6. From Garden to Garden: A Vision of Redemption
The Bible begins in a garden. It ends in a garden.
“In the midst of the street… was there the tree of life… and the leaves of the tree were for the healing of the nations.” — Revelation 22:2
And there’s judgment in between:
“And shouldest destroy them which destroy the earth.” — Revelation 11:18
God’s final vision is not of concrete or commerce. It’s of a river, a tree, a city, and a healed creation. The garden is not background—it’s destiny.
7. Where We Went Wrong—and Where We Begin Again
Today, we don’t tend gardens. We install landscapes. We bury our soil in fabric and dyed mulch.
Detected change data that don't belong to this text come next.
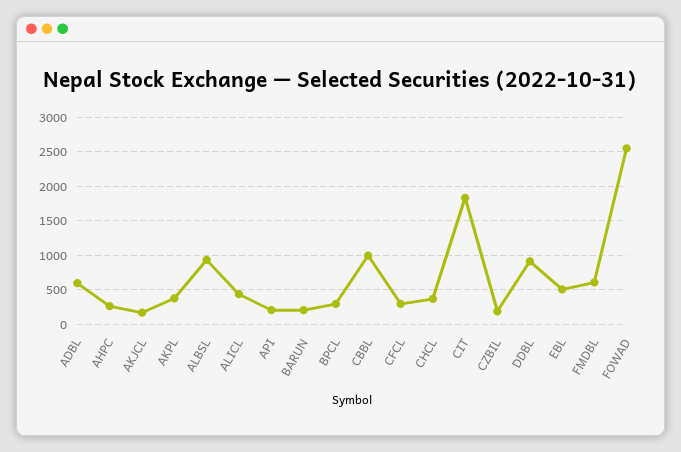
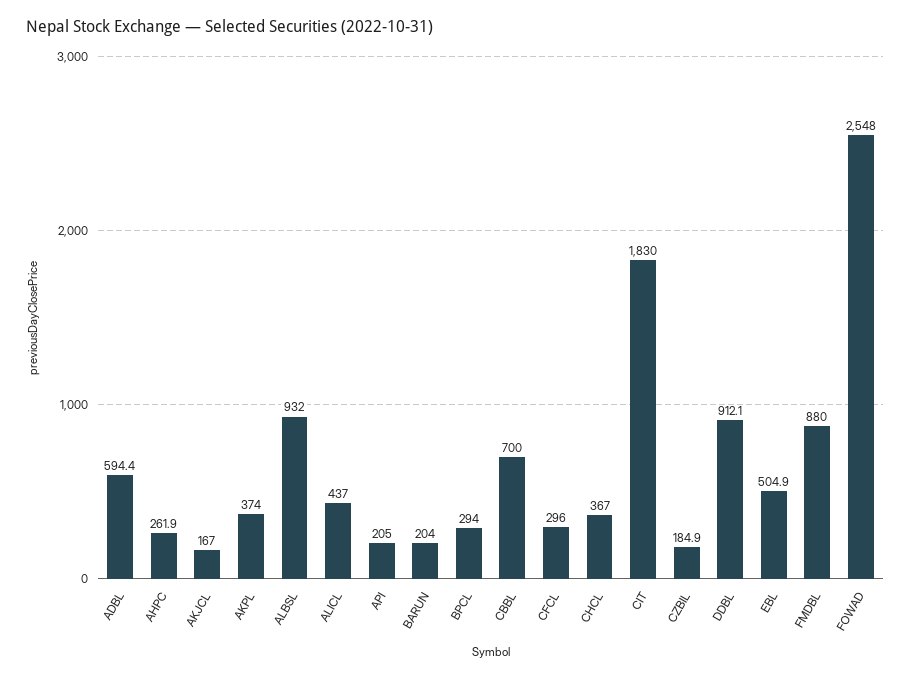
CBBL: 1000 -> 700
FMDBL: 600 -> 880

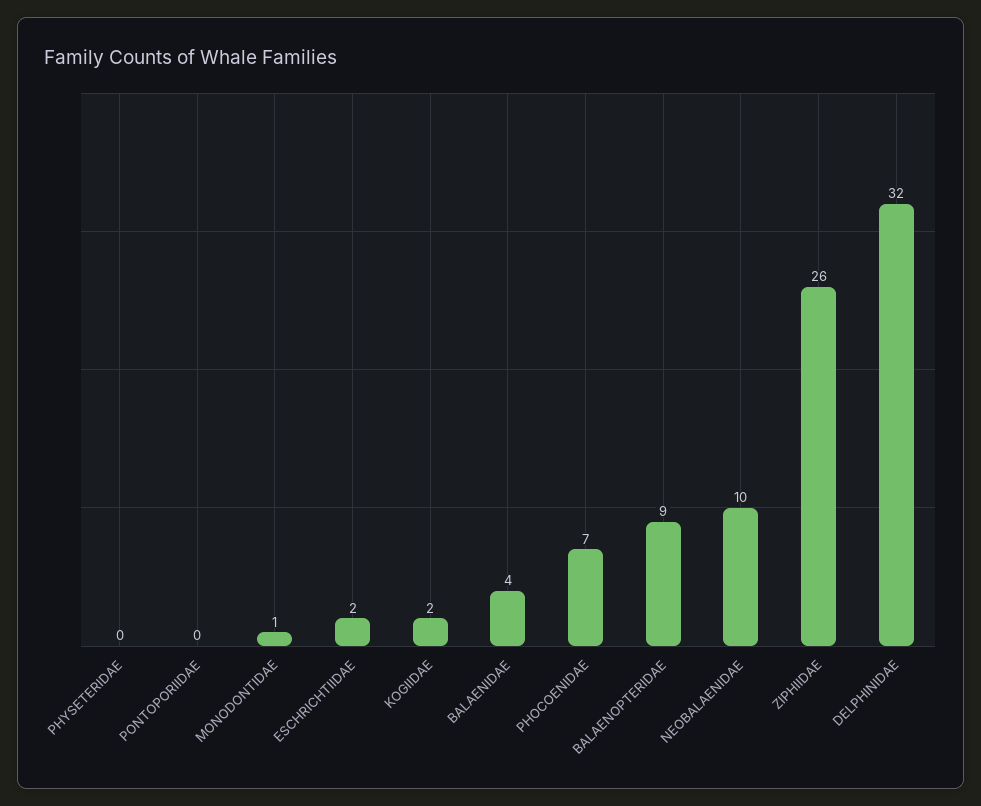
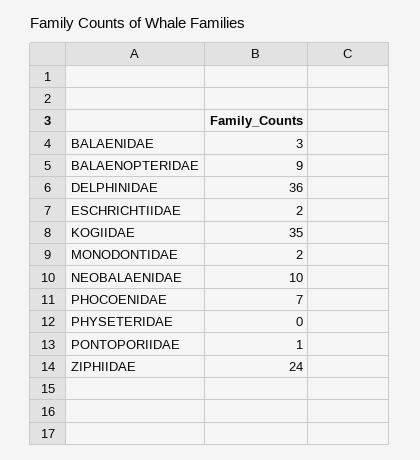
PONTOPORIIDAE: 0 -> 1
MONODONTIDAE: 1 -> 2
KOGIIDAE: 2 -> 35
BALAENIDAE: 4 -> 3
ZIPHIIDAE: 26 -> 24
DELPHINIDAE: 32 -> 36

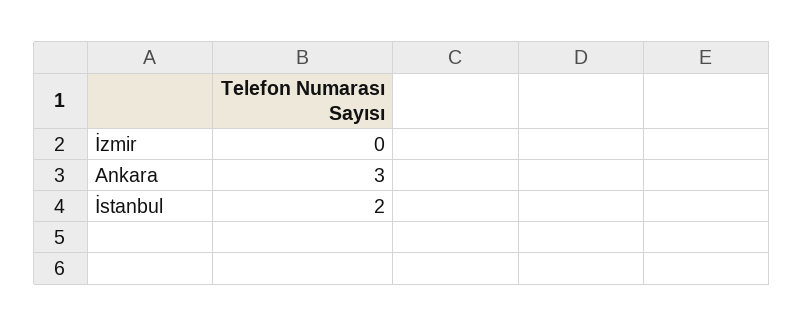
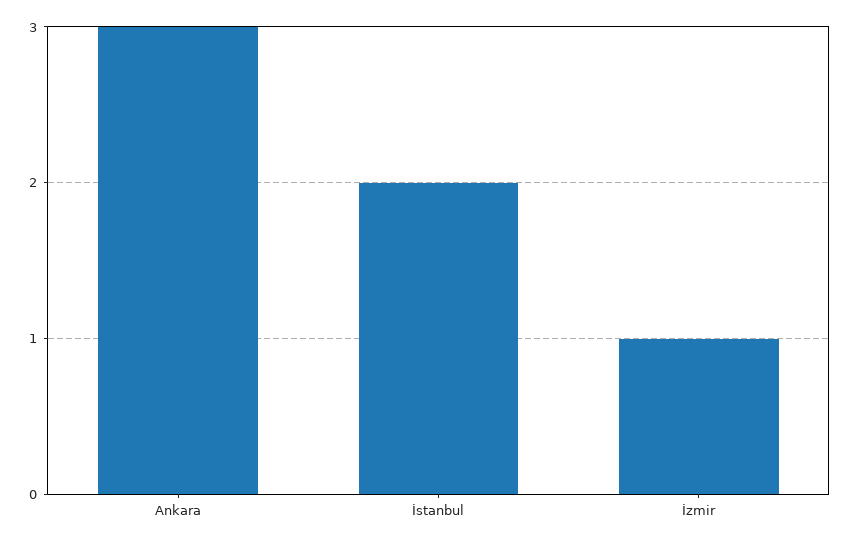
İzmir: 0 -> 1

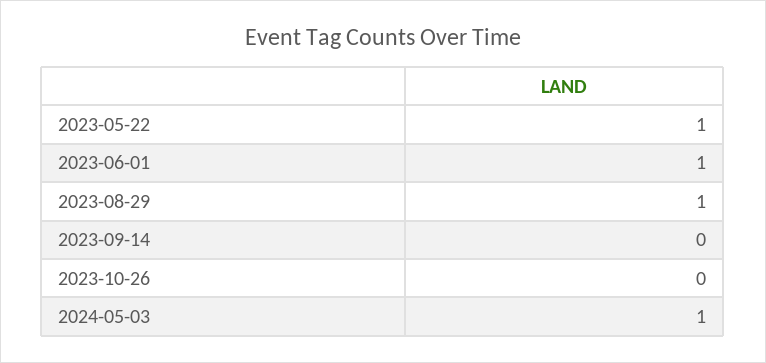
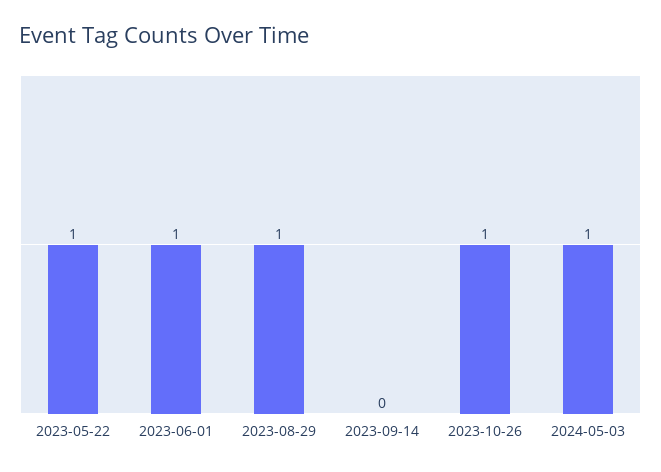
2023-10-26: 0 -> 1

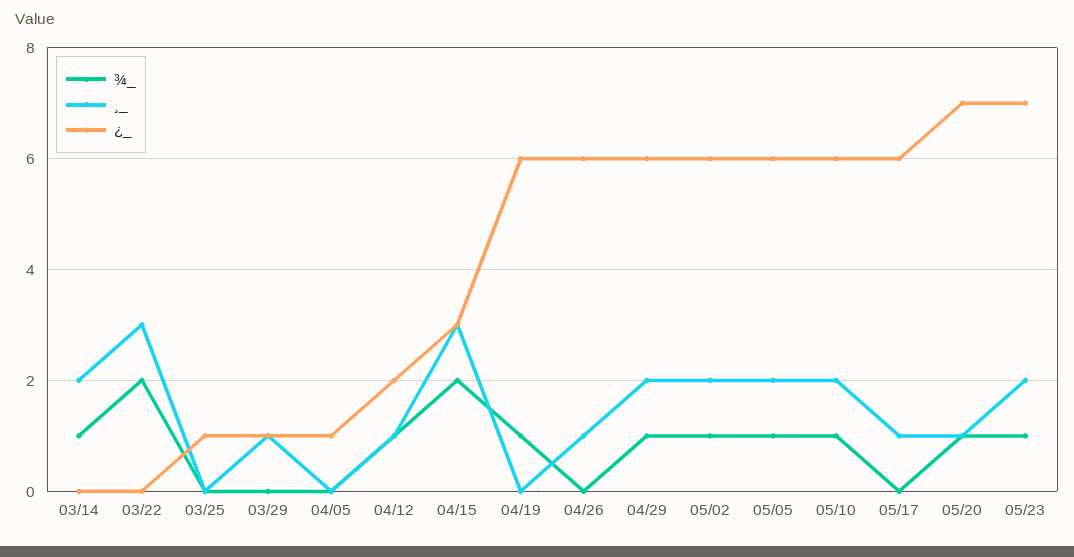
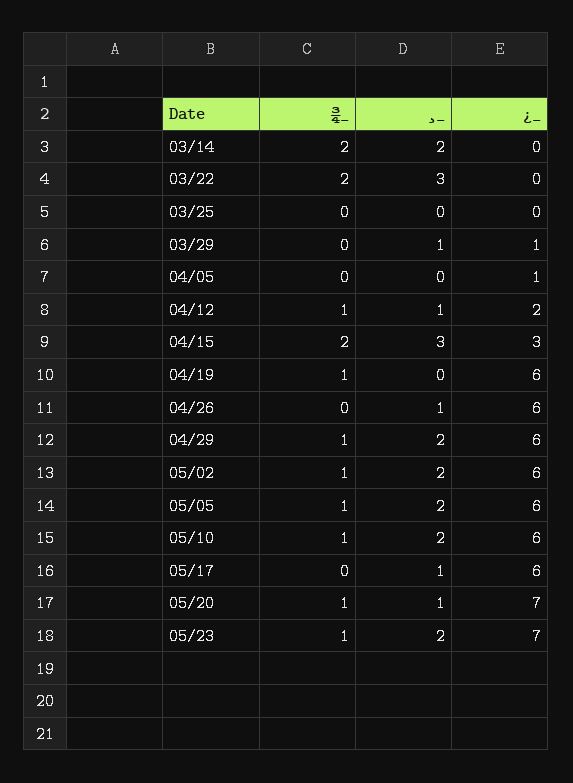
¾_, 03/14: 1 -> 2
¿_, 03/25: 1 -> 0

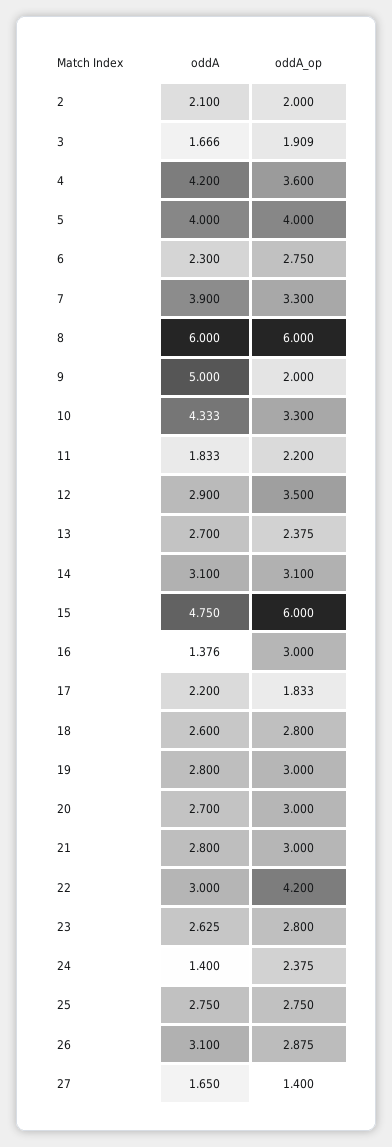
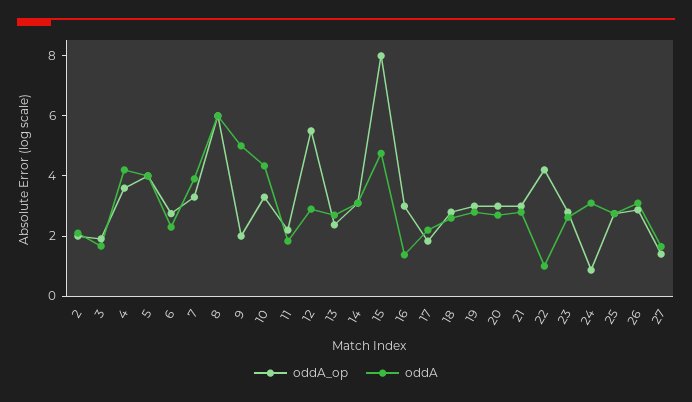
oddA_op, 12: 3.5 -> 5.5
oddA_op, 15: 6 -> 8
oddA, 22: 3 -> 1
oddA, 24: 1.4 -> 3
oddA_op, 24: 2.375 -> 1

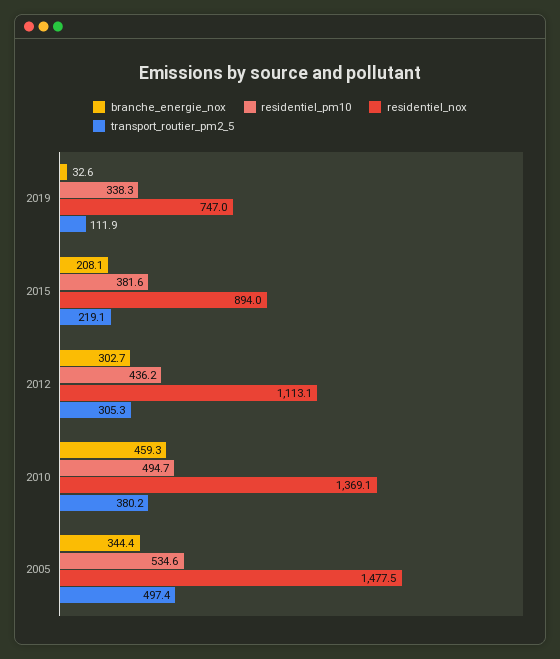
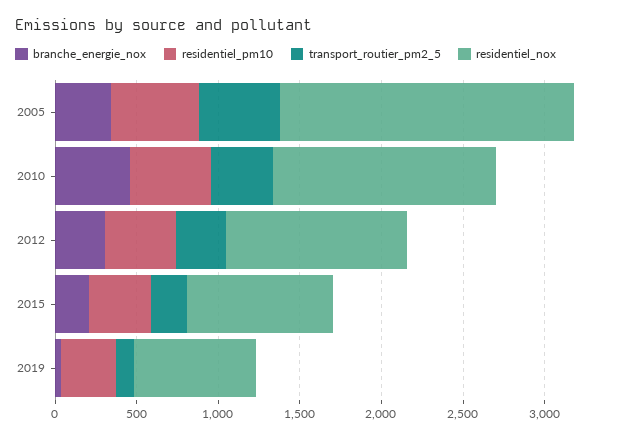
residentiel_nox, 2005: 1477.5 -> 1800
We plant boxwoods and hydrangeas like decor. And we wonder where the butterflies went.
But stewardship starts with attention. It starts with humility. It starts with someone seeing how the light moves across the land, how the bees choose their blooms, how the soil smells in spring.
When we return to the garden—not just as hobbyists but as disciples—we remember who we are. We remember what God gave us.
And maybe we remember that Mary’s mistake was no mistake at all.
Let Us Pray and Plant
I believe in gardens.
I believe God still walks in them.
And I believe we are still being asked to tend them.
Let us design with care.
Let us steward with reverence.
Let us keep the faith—and keep the garden.